Courts, market participants and valuation professionals have expressed widespread concern about the broad range in real estate values presented by opposing litigation experts regarding single-tenant, big-box properties, according to an article published this week in The Appraisal Journal.

The Appraisal Journal is the quarterly technical and academic publication of the Appraisal Institute, the nation’s largest professional association of real estate appraisers. The materials presented in the publication represent the opinions and views of the authors and not necessarily those of the Appraisal Institute.

An article that addresses ad valorem tax and eminent domain cases – “Valuation Methods and Dark Big-Box Theories,” by Paula K. Konikoff, JD, MAI, AI-GRS, and Leslie P. Sellers, MAI, SRA, AI-GRS – explores the collection and analysis of data that are as similar as possible to what is being appraised, including any associated leases or other financial benefits or restrictions, and the making of credible adjustments in order to develop credible opinions of value.

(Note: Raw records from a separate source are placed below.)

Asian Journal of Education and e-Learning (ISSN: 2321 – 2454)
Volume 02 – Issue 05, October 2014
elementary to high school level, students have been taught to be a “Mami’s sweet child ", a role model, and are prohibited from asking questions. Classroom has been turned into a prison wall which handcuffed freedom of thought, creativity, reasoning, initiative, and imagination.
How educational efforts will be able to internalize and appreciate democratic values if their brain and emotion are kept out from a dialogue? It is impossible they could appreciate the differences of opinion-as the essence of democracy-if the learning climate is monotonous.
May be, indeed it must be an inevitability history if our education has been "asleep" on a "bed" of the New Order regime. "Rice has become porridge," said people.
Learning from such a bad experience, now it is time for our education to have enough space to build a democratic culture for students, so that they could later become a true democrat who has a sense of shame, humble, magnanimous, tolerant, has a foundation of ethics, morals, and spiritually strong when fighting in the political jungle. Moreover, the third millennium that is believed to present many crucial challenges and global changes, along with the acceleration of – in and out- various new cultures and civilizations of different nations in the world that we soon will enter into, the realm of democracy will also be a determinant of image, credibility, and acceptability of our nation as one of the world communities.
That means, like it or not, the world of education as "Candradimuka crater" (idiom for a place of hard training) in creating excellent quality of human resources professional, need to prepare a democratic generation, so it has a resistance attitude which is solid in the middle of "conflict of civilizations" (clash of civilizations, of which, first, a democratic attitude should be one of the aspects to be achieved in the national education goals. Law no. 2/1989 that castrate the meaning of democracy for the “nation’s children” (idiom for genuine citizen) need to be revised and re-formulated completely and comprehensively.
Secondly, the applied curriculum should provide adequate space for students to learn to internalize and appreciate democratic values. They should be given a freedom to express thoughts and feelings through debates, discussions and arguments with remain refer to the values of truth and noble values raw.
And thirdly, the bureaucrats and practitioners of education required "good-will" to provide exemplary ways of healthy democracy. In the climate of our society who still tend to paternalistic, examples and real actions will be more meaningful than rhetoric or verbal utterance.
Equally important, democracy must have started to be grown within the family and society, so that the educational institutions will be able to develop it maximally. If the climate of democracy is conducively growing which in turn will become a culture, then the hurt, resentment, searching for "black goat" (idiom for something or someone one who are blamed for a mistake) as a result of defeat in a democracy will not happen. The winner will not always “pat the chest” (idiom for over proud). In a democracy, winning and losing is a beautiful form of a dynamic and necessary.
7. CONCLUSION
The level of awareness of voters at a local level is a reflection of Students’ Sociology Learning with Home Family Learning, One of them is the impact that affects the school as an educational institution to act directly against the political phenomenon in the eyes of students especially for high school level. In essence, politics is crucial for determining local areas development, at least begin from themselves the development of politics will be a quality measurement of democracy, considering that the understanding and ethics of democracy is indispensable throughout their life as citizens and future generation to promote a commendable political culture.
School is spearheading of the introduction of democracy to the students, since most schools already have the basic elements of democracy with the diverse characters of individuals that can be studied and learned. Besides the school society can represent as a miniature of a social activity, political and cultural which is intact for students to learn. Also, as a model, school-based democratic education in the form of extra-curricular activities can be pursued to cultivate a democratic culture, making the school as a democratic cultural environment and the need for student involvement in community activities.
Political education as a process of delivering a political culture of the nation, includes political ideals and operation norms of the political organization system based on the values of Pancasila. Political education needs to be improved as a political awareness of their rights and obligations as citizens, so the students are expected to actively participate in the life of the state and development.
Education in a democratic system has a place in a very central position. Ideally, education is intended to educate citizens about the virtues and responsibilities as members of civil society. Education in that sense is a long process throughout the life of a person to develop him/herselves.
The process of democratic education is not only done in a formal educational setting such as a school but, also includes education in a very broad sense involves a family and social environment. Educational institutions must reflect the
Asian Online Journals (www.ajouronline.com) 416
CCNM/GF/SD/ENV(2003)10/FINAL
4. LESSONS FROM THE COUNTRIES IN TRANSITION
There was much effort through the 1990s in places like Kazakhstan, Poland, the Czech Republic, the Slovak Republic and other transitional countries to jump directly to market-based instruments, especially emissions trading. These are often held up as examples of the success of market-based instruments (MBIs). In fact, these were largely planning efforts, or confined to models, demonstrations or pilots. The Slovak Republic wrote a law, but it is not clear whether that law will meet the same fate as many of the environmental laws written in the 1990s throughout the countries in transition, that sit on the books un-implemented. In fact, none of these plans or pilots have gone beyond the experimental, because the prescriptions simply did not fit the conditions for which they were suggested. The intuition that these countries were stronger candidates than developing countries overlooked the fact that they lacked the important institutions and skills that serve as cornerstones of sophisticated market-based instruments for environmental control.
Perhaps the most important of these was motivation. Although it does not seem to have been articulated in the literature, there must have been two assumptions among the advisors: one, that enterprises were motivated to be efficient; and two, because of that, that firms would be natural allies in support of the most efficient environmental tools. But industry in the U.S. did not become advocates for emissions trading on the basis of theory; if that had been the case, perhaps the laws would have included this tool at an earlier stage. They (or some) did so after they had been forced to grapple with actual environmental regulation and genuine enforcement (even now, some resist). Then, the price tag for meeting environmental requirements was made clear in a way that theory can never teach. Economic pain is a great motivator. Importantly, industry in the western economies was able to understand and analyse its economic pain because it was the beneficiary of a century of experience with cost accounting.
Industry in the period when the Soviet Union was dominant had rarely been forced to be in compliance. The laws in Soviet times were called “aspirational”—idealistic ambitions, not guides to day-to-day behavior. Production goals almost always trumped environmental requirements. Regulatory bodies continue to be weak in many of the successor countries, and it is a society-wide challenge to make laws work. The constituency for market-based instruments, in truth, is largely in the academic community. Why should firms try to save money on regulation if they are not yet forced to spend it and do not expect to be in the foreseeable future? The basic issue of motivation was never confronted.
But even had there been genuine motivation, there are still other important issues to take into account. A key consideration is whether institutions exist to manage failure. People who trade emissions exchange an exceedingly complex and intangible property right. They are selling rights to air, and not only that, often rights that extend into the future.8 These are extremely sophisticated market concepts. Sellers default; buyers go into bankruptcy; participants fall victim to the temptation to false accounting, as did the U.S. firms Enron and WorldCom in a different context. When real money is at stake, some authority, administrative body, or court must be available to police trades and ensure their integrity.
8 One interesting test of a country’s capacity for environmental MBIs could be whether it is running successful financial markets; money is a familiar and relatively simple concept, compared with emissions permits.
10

The authors emphasize that courts, market participants and valuation professionals have become increasingly concerned about the wide range in value opinions. They note that although the issue is the same with regard to appraisal methods used for retail, industrial and office properties, the greatest concern is related to single-tenant retail properties, from smaller stores to large buildings housing credit tenant retailers.

Read “Valuation Methods and Dark Big-Box Theories” in the Summer 2019 issue of The Appraisal Journal.

Also in The Appraisal Journal’s Summer 2019 issue:

“Through the Looking-Glass: Debunking the ‘Dark Store’ Idiom,” by David C. Lennhoff, MAI, SRA, AI-GRS; and Richard L. Parli, MAI, discusses some of the misunderstanding around fundamental appraisal terms and methodology, such as fee simple, market value, and highest and best use in the context of big-box assignments and how this leads to divergent valuations.

“Property Rights Brought to Light: Principles and Misconceptions,” by Gary E. Heiland II, MAI, AI-GRS, explores the root of inconsistent valuation methodologies, which often is found in differing understandings and misconceptions regarding property rights.